The Proposed Rules would require financial institutions to obtain a residence street address for individuals and a principal place of business address for entities, and a mailing address for each, if different. Currently, banks generally only obtain one address, which may be one of the above. The proposed requirement to obtain two addresses in the event the mailing address differs from the residence or business address may require substantial procedural and systems changes because many application forms and systems do not provide fields for two addresses. Rather than requiring two addresses in those cases, the Clearing House urges the Agencies to include in the final rule a requirement that the customer provide a street address. For individuals, the address could be their residence or business street address; for entities, the street address could be for the principal place of business, local office or other physical location.

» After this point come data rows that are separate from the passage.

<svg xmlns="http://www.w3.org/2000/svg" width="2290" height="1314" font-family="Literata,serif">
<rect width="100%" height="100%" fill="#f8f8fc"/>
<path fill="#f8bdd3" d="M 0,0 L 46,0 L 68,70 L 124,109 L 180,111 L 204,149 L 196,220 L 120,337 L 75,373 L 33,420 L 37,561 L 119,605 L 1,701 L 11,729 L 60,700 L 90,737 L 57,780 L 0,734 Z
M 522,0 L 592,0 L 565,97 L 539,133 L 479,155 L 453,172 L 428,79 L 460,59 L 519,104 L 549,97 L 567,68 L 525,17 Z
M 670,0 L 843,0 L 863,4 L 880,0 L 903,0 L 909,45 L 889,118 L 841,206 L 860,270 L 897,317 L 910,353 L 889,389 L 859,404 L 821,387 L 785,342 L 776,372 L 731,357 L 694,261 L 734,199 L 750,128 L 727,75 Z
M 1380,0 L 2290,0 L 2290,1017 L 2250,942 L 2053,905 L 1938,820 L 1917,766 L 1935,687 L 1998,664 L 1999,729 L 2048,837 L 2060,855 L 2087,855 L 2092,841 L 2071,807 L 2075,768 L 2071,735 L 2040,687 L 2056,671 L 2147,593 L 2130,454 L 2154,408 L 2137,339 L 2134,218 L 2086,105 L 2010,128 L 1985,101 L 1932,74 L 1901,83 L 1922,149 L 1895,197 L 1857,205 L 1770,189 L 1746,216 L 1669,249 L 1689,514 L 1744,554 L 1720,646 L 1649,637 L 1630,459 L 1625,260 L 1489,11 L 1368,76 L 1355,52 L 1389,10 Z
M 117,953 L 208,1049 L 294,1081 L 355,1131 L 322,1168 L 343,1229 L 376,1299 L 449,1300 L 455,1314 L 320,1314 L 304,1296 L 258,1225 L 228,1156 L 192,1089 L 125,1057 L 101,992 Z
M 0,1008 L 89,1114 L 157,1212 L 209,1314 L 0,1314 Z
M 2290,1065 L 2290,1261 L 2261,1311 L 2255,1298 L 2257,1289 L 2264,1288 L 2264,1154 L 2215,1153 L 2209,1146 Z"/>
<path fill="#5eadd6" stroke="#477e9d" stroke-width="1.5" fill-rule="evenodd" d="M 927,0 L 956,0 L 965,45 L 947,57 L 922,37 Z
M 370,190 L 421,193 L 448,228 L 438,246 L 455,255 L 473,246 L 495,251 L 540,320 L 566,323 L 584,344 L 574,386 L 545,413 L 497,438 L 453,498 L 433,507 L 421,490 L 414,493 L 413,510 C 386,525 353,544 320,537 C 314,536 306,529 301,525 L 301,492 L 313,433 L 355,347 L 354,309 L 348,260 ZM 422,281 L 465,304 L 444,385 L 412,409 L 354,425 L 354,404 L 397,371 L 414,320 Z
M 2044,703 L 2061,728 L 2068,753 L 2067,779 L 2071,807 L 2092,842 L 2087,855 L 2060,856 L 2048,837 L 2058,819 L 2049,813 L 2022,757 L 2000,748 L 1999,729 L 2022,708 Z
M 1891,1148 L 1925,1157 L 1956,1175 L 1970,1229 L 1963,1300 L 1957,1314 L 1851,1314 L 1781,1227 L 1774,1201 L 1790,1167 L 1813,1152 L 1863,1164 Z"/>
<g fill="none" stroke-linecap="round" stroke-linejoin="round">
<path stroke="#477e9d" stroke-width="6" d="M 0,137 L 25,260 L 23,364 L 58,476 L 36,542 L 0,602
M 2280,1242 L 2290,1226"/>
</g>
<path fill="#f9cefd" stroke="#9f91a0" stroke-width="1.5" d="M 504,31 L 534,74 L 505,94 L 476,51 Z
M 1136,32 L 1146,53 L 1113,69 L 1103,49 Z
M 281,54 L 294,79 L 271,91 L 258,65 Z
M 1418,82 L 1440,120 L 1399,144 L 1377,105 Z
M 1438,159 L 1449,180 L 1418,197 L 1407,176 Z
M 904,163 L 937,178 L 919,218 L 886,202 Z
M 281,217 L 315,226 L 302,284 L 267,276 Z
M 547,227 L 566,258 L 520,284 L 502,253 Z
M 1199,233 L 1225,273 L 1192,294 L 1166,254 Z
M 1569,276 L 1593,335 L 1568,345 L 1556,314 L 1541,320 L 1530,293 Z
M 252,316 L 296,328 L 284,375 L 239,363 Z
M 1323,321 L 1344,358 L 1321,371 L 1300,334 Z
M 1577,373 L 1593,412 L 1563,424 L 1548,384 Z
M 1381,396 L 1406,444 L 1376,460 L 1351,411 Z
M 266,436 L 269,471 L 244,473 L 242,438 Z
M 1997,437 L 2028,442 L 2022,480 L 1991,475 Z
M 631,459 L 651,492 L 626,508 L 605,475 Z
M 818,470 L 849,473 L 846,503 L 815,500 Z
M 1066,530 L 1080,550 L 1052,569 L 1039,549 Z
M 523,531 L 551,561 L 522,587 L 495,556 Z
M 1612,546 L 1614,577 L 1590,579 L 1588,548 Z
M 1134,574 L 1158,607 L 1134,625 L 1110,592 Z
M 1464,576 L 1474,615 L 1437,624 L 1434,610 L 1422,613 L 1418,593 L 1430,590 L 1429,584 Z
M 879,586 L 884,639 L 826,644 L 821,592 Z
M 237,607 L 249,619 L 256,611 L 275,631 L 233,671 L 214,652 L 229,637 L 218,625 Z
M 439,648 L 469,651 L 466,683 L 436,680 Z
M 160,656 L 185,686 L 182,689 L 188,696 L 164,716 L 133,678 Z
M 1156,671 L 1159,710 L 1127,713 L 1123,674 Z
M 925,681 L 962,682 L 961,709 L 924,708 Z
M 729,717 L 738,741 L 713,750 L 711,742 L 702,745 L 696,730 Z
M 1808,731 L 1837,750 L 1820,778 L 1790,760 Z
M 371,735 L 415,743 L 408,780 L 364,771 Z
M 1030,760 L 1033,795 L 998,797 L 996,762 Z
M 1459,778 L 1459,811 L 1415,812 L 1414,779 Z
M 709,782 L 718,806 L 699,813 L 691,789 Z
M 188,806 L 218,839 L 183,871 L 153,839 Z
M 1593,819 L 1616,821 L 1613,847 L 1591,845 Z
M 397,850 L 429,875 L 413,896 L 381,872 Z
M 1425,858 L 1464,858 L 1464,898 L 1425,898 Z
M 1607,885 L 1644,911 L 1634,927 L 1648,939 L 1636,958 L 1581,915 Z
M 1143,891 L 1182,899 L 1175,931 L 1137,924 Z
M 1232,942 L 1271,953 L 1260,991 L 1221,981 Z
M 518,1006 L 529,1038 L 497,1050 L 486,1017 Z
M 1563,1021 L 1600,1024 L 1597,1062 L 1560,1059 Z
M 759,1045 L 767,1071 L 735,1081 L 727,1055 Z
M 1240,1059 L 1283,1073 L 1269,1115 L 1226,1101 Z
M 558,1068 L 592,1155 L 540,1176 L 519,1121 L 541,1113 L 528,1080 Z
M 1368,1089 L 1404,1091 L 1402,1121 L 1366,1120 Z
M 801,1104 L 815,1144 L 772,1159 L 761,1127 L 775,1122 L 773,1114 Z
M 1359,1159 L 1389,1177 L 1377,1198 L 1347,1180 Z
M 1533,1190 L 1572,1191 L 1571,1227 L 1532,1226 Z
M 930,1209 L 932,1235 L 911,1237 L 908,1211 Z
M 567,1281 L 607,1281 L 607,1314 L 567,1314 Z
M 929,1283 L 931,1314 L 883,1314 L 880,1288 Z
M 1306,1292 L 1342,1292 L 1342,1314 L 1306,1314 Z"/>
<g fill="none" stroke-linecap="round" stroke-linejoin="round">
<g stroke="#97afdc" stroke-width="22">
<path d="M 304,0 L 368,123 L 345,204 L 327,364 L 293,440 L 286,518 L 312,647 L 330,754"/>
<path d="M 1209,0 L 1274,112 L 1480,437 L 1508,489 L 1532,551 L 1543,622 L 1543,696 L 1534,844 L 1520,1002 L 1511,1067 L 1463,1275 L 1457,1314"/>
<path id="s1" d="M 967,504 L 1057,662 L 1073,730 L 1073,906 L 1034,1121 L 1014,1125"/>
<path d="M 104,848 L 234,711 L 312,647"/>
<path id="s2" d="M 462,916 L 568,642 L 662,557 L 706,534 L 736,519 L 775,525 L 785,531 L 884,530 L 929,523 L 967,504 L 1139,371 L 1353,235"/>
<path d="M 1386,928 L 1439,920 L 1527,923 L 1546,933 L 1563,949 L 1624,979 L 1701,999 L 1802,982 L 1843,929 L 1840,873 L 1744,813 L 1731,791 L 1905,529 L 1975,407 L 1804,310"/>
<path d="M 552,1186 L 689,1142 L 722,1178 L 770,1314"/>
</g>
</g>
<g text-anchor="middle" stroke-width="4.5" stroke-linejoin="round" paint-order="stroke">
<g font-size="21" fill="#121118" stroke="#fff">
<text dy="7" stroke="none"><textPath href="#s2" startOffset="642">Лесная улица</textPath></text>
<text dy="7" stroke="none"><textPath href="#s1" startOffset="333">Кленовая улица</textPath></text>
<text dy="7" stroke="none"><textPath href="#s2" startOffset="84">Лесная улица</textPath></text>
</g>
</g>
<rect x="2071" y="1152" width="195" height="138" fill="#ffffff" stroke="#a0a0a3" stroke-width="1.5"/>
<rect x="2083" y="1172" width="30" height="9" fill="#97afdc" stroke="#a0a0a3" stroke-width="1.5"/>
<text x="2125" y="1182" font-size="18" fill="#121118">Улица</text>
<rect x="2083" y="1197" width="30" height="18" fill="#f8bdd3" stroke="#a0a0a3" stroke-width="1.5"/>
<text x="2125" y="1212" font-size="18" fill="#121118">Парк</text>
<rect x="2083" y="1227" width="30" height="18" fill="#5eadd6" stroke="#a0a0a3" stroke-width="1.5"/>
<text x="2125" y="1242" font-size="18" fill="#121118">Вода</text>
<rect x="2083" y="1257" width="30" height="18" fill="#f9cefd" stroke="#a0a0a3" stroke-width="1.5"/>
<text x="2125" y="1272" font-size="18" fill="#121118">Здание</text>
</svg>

                                                      * * *

The Clearing House appreciates the opportunity to comment on the Bank Rule, and would be pleased to discuss any of the points made in this letter in more detail. Should you have any questions, please contact Norman Nelson, General Counsel of the Clearing House, at (212) 612-9205.

_______________________________________

¹ The member banks of the Clearing House are: Bank of America, National Association; The Bank of New York; Bank One, National Association; Citibank, N. A.; Deutsche Bank Trust Company Americas; Fleet National Bank; HSBC Bank USA; JPMorgan Chase Bank; LaSalle Bank National Association; Wachovia Bank, National Association and Wells Fargo Bank, National Association. Members of the Clearing House's affiliate, The Clearing House Interbank Payments Company L. L. C., that participated in the preparation of this letter and support its views are American Express Bank Ltd. and UBS AG, U. S. branches.

² The Bankers' Association for Finance and Trade has, since 1921, been the spokesperson for the international interests of the U. S. commercial banking industry.

³ Uniting and Strengthening America by Providing Appropriate Tools Required to Intercept and Obstruct Terrorism (USA PATRIOT ACT) Act of 2001 (Pub. L. No. 107-56).

⁴ If it is intended that the reference to "type of business" encompass types of customers and accounts, that should be made explicit in the Bank Rule.